IRS, OBAMA ADMINISTRATION SCANDALS IRS GAVE FBI 1.1 MILLION PAGES OF TAXPAYER DATA TO ENCOURAGE PROSECUTION OF CONSERVATIVES

I Can Barely Tolerate You People

You're not gonna fuckin' believe this:
It is just about impossible to keep up with all of the Obama administration scandals, but the corruption of the Internal Revenue Service ranks near the top.
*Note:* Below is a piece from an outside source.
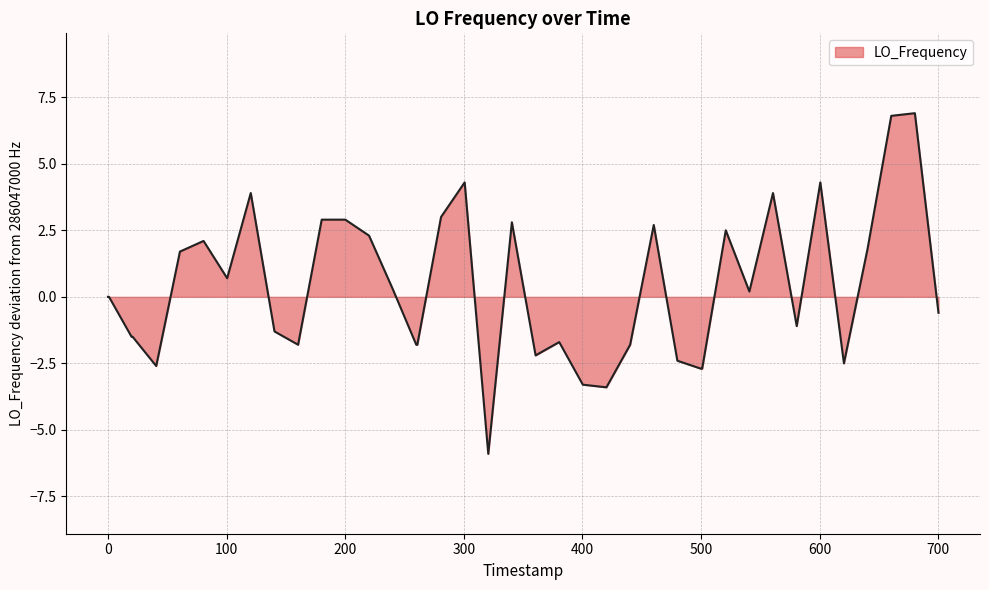

What is the difference between the maximum and minimum values?

12.8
Unfortunately, it has gone hand in hand with Barack Obama and Eric Holder’s corruption of the Department of Justice. 
The perversion of law enforcement agencies for political ends is starkly revealed by the fact that in 2010, as part of its effort to stem the Tea Party movement, the IRS gave the FBI disks containing more than 1.1 million pages of documents on Section 501 non-profits, so that the FBI could selectively prosecute conservative groups and donors. 
The facts, as we know them so far, were laid out yesterday in a letter from Congressmen Darrell Issa and Jim Jordan to John Koskinen, Commissioner of the IRS. The letter includes a series of emails that the House Committee on Oversight and Government Reform has finally obtained, after more than a year of stonewalling by the Obama administration. 
The IRS originally told the House committee–falsely–that the disks contained only publicly available filings by the non-profit organizations. But the IRS later admitted that it had illegally transferred confidential taxpayer information to the FBI. 
The IRS’s purpose was explicitly political. Sarah Ingram, Lois Lerner’s predecessor in charge of tax-exempt organizations at the IRS, wrote in a September 21, 2010 email, the subject of which was a favorable front-page story in the New York Times: 
Thanks, as always, for the excellent support from Media. I do think it came out pretty well. The “secret donor” theme will continue–see Obama salvo today and Diane Reehm (sp). 
The reference is to Diane Rehm, an NPR radio host. So the IRS, at its highest levels, was trying to advance the Democratic Party’s “secret donor” theme on the eve of the 2010 election, and breaking the law to do so. Could someone maybe go to jail one of these days?